§ **Exercise details**
Retype the listing below from its first line through the line containing "eine lange Lebensdauer zu gewährleisten.", both included, copying every line exactly.

§ **Information provided**
▽

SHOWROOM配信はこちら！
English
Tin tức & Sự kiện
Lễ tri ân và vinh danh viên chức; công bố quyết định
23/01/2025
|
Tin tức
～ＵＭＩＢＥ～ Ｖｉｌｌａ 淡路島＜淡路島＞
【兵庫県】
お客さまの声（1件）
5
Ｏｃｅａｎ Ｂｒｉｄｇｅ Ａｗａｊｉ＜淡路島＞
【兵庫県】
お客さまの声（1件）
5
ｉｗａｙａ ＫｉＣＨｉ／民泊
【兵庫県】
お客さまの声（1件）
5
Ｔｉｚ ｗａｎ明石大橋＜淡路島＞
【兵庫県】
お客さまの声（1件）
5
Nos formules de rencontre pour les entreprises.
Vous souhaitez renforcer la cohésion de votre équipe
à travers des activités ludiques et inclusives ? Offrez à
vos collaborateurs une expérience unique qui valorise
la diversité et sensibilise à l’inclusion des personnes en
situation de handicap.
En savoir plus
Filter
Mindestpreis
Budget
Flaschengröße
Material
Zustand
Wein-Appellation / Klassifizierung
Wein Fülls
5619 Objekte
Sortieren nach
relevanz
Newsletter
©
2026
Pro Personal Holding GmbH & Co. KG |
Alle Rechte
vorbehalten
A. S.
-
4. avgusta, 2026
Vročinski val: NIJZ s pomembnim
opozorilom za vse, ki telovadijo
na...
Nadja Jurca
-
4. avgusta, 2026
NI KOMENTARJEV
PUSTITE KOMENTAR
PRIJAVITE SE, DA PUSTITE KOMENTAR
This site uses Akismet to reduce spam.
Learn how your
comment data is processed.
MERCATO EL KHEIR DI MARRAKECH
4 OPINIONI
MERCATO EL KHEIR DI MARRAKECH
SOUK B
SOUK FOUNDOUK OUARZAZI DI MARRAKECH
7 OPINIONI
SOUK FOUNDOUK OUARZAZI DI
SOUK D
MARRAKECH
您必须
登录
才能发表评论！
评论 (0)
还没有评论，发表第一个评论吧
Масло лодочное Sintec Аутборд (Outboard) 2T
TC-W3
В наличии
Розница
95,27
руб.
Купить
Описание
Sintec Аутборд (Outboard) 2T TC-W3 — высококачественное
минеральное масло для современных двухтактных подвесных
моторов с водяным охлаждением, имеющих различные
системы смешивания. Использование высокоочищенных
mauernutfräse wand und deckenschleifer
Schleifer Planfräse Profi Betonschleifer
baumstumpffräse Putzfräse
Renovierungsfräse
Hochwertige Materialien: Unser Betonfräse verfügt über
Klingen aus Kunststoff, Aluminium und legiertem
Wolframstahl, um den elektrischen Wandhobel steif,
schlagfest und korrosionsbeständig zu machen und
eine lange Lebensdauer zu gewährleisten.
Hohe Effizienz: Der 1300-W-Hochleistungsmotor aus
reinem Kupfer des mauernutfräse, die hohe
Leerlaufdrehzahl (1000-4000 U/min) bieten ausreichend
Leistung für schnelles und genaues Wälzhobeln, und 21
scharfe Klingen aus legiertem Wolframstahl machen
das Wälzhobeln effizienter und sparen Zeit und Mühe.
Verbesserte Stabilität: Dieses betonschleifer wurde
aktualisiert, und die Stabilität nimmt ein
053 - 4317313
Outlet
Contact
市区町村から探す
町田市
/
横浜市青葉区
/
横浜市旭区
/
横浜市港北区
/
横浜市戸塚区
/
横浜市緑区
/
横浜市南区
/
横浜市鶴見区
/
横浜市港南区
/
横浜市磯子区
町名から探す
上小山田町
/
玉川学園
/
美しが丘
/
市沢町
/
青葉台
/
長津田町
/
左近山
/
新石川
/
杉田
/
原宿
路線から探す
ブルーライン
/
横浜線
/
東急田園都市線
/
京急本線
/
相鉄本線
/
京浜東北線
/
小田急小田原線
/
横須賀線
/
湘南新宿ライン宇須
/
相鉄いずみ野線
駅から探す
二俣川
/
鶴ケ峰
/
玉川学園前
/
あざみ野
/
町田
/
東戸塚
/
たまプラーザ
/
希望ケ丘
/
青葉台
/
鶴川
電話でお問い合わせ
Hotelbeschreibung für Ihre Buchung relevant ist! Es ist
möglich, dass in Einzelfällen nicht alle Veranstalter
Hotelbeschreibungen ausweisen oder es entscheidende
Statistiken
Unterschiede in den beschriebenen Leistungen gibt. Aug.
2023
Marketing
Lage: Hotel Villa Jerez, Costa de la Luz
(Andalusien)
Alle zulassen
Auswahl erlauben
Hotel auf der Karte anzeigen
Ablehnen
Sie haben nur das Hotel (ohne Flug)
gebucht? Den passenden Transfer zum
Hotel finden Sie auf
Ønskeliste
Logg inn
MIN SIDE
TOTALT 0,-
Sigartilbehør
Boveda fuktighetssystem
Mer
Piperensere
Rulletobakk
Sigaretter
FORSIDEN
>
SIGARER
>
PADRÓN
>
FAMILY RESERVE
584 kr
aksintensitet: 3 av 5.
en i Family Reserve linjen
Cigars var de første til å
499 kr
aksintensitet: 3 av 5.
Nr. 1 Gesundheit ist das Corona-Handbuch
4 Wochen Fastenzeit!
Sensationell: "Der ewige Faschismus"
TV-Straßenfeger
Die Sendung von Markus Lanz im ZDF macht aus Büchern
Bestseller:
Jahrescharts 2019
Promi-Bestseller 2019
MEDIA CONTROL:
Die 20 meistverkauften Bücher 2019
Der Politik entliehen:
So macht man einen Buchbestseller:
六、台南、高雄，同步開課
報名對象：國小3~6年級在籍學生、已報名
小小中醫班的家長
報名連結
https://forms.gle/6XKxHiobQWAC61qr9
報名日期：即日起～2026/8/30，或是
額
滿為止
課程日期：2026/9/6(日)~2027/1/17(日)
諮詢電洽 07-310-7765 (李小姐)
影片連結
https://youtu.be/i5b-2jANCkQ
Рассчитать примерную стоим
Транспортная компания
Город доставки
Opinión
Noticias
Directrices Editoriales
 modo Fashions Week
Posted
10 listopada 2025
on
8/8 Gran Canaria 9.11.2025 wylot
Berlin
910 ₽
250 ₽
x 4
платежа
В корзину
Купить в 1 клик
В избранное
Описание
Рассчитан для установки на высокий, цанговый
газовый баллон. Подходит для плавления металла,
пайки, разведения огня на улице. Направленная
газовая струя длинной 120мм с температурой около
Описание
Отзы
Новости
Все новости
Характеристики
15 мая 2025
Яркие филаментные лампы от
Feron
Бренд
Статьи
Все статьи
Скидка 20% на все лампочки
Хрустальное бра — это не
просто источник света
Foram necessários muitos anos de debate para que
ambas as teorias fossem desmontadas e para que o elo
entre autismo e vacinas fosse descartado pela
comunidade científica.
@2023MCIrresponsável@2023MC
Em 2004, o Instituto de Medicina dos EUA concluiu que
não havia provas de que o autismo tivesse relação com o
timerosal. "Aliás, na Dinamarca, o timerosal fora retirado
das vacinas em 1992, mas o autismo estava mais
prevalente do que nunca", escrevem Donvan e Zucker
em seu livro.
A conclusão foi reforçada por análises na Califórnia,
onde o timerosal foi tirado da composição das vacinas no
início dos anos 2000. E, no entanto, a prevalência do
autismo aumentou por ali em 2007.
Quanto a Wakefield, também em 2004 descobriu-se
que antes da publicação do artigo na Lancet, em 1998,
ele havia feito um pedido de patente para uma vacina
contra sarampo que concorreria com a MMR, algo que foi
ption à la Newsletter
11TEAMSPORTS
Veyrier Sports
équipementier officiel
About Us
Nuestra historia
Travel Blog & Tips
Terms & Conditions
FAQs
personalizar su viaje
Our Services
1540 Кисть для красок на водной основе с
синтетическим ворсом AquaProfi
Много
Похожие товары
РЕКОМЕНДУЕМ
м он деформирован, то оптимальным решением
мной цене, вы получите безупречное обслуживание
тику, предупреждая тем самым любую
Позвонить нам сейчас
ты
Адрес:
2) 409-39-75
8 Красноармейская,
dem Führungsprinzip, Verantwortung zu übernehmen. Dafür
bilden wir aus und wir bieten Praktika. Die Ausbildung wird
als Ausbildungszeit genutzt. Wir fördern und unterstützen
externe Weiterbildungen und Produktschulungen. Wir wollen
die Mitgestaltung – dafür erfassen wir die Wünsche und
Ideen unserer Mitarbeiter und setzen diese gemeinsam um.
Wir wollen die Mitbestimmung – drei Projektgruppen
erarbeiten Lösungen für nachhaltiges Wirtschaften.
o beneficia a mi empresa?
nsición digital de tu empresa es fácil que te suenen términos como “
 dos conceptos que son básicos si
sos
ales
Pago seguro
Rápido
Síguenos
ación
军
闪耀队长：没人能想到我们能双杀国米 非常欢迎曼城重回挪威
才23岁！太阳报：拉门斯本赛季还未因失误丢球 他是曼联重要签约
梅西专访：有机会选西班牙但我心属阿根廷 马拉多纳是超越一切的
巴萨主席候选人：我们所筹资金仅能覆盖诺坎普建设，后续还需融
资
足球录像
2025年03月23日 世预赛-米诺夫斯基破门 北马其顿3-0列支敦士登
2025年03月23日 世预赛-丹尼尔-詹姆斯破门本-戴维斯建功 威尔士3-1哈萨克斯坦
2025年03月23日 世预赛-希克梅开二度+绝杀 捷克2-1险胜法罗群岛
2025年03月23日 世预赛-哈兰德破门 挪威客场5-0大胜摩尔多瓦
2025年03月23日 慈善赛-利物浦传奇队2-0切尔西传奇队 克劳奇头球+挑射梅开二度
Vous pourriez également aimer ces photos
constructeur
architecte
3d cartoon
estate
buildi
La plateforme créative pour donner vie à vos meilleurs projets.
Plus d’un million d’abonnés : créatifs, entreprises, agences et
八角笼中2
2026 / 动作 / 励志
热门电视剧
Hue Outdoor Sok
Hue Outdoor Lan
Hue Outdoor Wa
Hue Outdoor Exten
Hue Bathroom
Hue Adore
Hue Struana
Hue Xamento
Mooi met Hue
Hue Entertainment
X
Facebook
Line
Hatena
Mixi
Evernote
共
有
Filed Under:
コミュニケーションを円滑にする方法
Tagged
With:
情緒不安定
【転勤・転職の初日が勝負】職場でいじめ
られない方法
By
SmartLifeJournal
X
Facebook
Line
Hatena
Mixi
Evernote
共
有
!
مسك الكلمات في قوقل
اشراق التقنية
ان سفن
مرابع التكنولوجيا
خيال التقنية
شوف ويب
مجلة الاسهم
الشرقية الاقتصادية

△

§ **Answer for the task**
SHOWROOM配信はこちら！
English
Tin tức & Sự kiện
Lễ tri ân và vinh danh viên chức; công bố quyết định
23/01/2025
|
Tin tức
～ＵＭＩＢＥ～ Ｖｉｌｌａ 淡路島＜淡路島＞
【兵庫県】
お客さまの声（1件）
5
Ｏｃｅａｎ Ｂｒｉｄｇｅ Ａｗａｊｉ＜淡路島＞
【兵庫県】
お客さまの声（1件）
5
ｉｗａｙａ ＫｉＣＨｉ／民泊
【兵庫県】
お客さまの声（1件）
5
Ｔｉｚ ｗａｎ明石大橋＜淡路島＞
【兵庫県】
お客さまの声（1件）
5
Nos formules de rencontre pour les entreprises.
Vous souhaitez renforcer la cohésion de votre équipe
à travers des activités ludiques et inclusives ? Offrez à
vos collaborateurs une expérience unique qui valorise
la diversité et sensibilise à l’inclusion des personnes en
situation de handicap.
En savoir plus
Filter
Mindestpreis
Budget
Flaschengröße
Material
Zustand
Wein-Appellation / Klassifizierung
Wein Fülls
5619 Objekte
Sortieren nach
relevanz
Newsletter
©
2026
Pro Personal Holding GmbH & Co. KG |
Alle Rechte
vorbehalten
A. S.
-
4. avgusta, 2026
Vročinski val: NIJZ s pomembnim
opozorilom za vse, ki telovadijo
na...
Nadja Jurca
-
4. avgusta, 2026
NI KOMENTARJEV
PUSTITE KOMENTAR
PRIJAVITE SE, DA PUSTITE KOMENTAR
This site uses Akismet to reduce spam.
Learn how your
comment data is processed.
MERCATO EL KHEIR DI MARRAKECH
4 OPINIONI
MERCATO EL KHEIR DI MARRAKECH
SOUK B
SOUK FOUNDOUK OUARZAZI DI MARRAKECH
7 OPINIONI
SOUK FOUNDOUK OUARZAZI DI
SOUK D
MARRAKECH
您必须
登录
才能发表评论！
评论 (0)
还没有评论，发表第一个评论吧
Масло лодочное Sintec Аутборд (Outboard) 2T
TC-W3
В наличии
Розница
95,27
руб.
Купить
Описание
Sintec Аутборд (Outboard) 2T TC-W3 — высококачественное
минеральное масло для современных двухтактных подвесных
моторов с водяным охлаждением, имеющих различные
системы смешивания. Использование высокоочищенных
mauernutfräse wand und deckenschleifer
Schleifer Planfräse Profi Betonschleifer
baumstumpffräse Putzfräse
Renovierungsfräse
Hochwertige Materialien: Unser Betonfräse verfügt über
Klingen aus Kunststoff, Aluminium und legiertem
Wolframstahl, um den elektrischen Wandhobel steif,
schlagfest und korrosionsbeständig zu machen und
eine lange Lebensdauer zu gewährleisten.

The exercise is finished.